Students from several universities in Zhengzhou, Henan province, went on the rampage on Wednesday after a student vendor was beaten by several street inspectors as they cleared her unlicensed stall, a student witness told Reuters.
Last June, thousands of students from the same city smashed windows and ransacked their campus in a riot sparked by anger over the wording of their diplomas.
“I was also selling things on the street, and I could not take it any more, when I saw them even beating up a girl, so I joined the riot by throwing a brick at the inspectors,” a student from the Henan University of Finance and Economics said.
The Information Centre for Human Rights and Democracy put the number of students rioting at 1,000. One witness put it at 2,000.
A police officer also confirmed the riot.
“A lot of students were rioting last night, and the situation was quite serious,” the official, surnamed Wang, told Reuters. “The general city police office had to send more police to help,” she said by phone, adding that the case was under investigation.
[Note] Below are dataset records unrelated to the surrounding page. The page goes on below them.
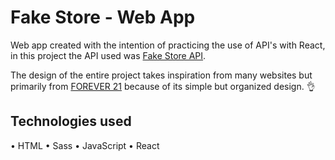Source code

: # Fake Store - Web App

Web app created with the intention of practicing the use of API's with React, in this project the API used was [Fake Store API](https://fakestoreapi.com).

The design of the entire project takes inspiration from many websites but primarily from [FOREVER 21](https://forever21.com.mx) because of its simple but organized design. :ok_hand:

## Technologies used

• HTML
• Sass
• JavaScript
• React

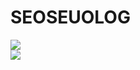 # SEOSEUOLOG

<a href="https://seoseuo.github.io/SEOSEUOLOG/"><img
            src="https://img.shields.io/badge/WEBSITE-39477F?style=for-the-badge&logo=Realm&logoColor=black" /></a><br>
 <a href="https://chivalrous-saffron-326.notion.site/SEOSEUOLOG-dff9d014ee2547588cabadc529ebbcba"><img src="https://img.shields.io/badge/DETAIL BIO-E6E6E6?style=for-the-badge&logo=notion&logoColor=black" /></a>
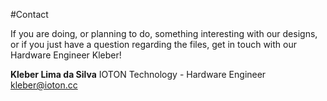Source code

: #Contact

If you are doing, or planning to do, something interesting with our designs, or if you just have a question regarding the files, get in touch with our Hardware Engineer Kleber!

**Kleber Lima da Silva**
IOTON Technology - Hardware Engineer
kleber@ioton.cc
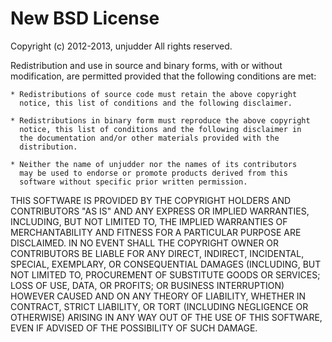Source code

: New BSD License
===============

Copyright (c) 2012-2013, unjudder
All rights reserved.

Redistribution and use in source and binary forms, with or without 
modification, are permitted provided that the following conditions 
are met:

    * Redistributions of source code must retain the above copyright 
      notice, this list of conditions and the following disclaimer.

    * Redistributions in binary form must reproduce the above copyright 
      notice, this list of conditions and the following disclaimer in 
      the documentation and/or other materials provided with the 
      distribution.

    * Neither the name of unjudder nor the names of its contributors 
      may be used to endorse or promote products derived from this 
      software without specific prior written permission.

THIS SOFTWARE IS PROVIDED BY THE COPYRIGHT HOLDERS AND CONTRIBUTORS 
"AS IS" AND ANY EXPRESS OR IMPLIED WARRANTIES, INCLUDING, BUT NOT 
LIMITED TO, THE IMPLIED WARRANTIES OF MERCHANTABILITY AND FITNESS 
FOR A PARTICULAR PURPOSE ARE DISCLAIMED. IN NO EVENT SHALL THE 
COPYRIGHT OWNER OR CONTRIBUTORS BE LIABLE FOR ANY DIRECT, 
INDIRECT, INCIDENTAL, SPECIAL, EXEMPLARY, OR CONSEQUENTIAL 
DAMAGES (INCLUDING, BUT NOT LIMITED TO, PROCUREMENT OF 
SUBSTITUTE GOODS OR SERVICES; LOSS OF USE, DATA, OR PROFITS; OR 
BUSINESS INTERRUPTION) HOWEVER CAUSED AND ON ANY THEORY OF 
LIABILITY, WHETHER IN CONTRACT, STRICT LIABILITY, OR TORT 
(INCLUDING NEGLIGENCE OR OTHERWISE) ARISING IN ANY WAY OUT OF 
THE USE OF THIS SOFTWARE, EVEN IF ADVISED OF THE POSSIBILITY OF 
SUCH DAMAGE.

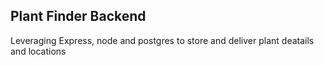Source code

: ## Plant Finder Backend

Leveraging Express, node and postgres to store and deliver plant deatails and locations
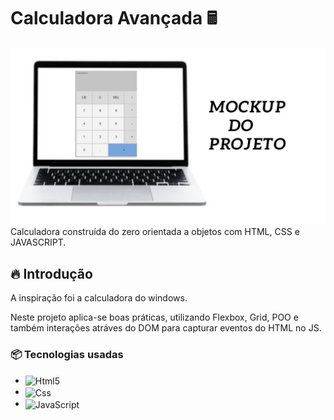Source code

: # Calculadora Avançada 🖩
<img src="./mockup" alt="Mockup do Projeto">
Calculadora construída do zero orientada a objetos com HTML, CSS e JAVASCRIPT.

## 🔥 Introdução
A inspiração foi a calculadora do windows.

Neste projeto aplica-se boas práticas, utilizando Flexbox, Grid, POO e também interações atráves do DOM para capturar eventos do HTML no JS.

### 📦 Tecnologias usadas

* <img align="center" alt="Html5" src="https://img.shields.io/badge/HTML5-E34F26?style=for-the-badge&logo=html5&logoColor=white"/>
* <img align="center" alt="Css" src="https://img.shields.io/badge/CSS3-1572B6?style=for-the-badge&logo=css3&logoColor=white"/>
* <img align="center" alt="JavaScript" src="https://img.shields.io/badge/JavaScript-F7DF1E?style=for-the-badge&logo=javascript&logoColor=black"/>

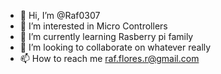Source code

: - 👋 Hi, I’m @Raf0307
- 👀 I’m interested in Micro Controllers
- 🌱 I’m currently learning Rasberry pi family
- 💞️ I’m looking to collaborate on whatever really
- 📫 How to reach me raf.flores.r@gmail.com

<!---
Raf0307/Raf0307 is a ✨ special ✨ repository because its `README.md` (this file) appears on your GitHub profile.
You can click the Preview link to take a look at your changes.
--->

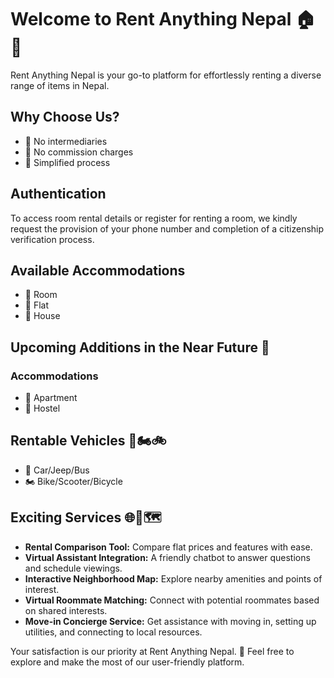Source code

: # Welcome to Rent Anything Nepal 🏠🚗

Rent Anything Nepal is your go-to platform for effortlessly renting a diverse range of items in Nepal.

## Why Choose Us?
- 🤝 No intermediaries
- 💸 No commission charges
- 🔄 Simplified process

## Authentication
To access room rental details or register for renting a room, we kindly request the provision of your phone number and completion of a citizenship verification process.

## Available Accommodations
- 🛌 Room
- 🏢 Flat
- 🏡 House

## Upcoming Additions in the Near Future 🚀
### Accommodations
- 🏢 Apartment
- 🏨 Hostel

## Rentable Vehicles 🚗🏍️🚲
- 🚗 Car/Jeep/Bus
- 🏍️ Bike/Scooter/Bicycle

## Exciting Services 🌐💬🗺️
- **Rental Comparison Tool:** Compare flat prices and features with ease.
- **Virtual Assistant Integration:** A friendly chatbot to answer questions and schedule viewings.
- **Interactive Neighborhood Map:** Explore nearby amenities and points of interest.
- **Virtual Roommate Matching:** Connect with potential roommates based on shared interests.
- **Move-in Concierge Service:** Get assistance with moving in, setting up utilities, and connecting to local resources.

Your satisfaction is our priority at Rent Anything Nepal. 🌟 Feel free to explore and make the most of our user-friendly platform.
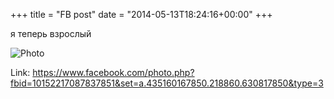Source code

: +++
title = "FB post"
date = "2014-05-13T18:24:16+00:00"
+++

я теперь взрослый

![Photo](https://scontent.xx.fbcdn.net/v/t1.0-0/s130x130/10329150_10152217087837851_3636751731009132071_n.jpg?oh=496c2838588f8f4578580f44e5415790&oe=59B1D4CB)


Link: https://www.facebook.com/photo.php?fbid=10152217087837851&set=a.435160167850.218860.630817850&type=3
The girl lost her front teeth in the clash and five students were detained by police, the rights centre said.
Six inspectors were detained, two were sacked and four received warnings, the local Dahe News paper said, citing a government notice.
Unrest of any kind is highly sensitive in China, whose Communist government prizes stability and brooks no challenges to its power. But student protests are an even more potent symbol because of a legacy of student activism, most recently in the 1989 pro-democracy demonstrations on Tiananmen Square.
Clashes between members of the public and the inspectors, known as “cheng guan” and mainly responsible for cracking down on unlicensed hawkers suspected of selling unsanitary food or low-quality goods, are common.
The inspectors were set up across China in the late 1990s to ease the burden on police and ensure cities were clean and orderly. But critics say they have become a huge interest group thriving on fines and confiscations with over-reaching power.
A widening gap between rich and poor, corruption and official abuses of power have fuelled demonstrations and riots around the country that are often sparked by seemingly minor issues.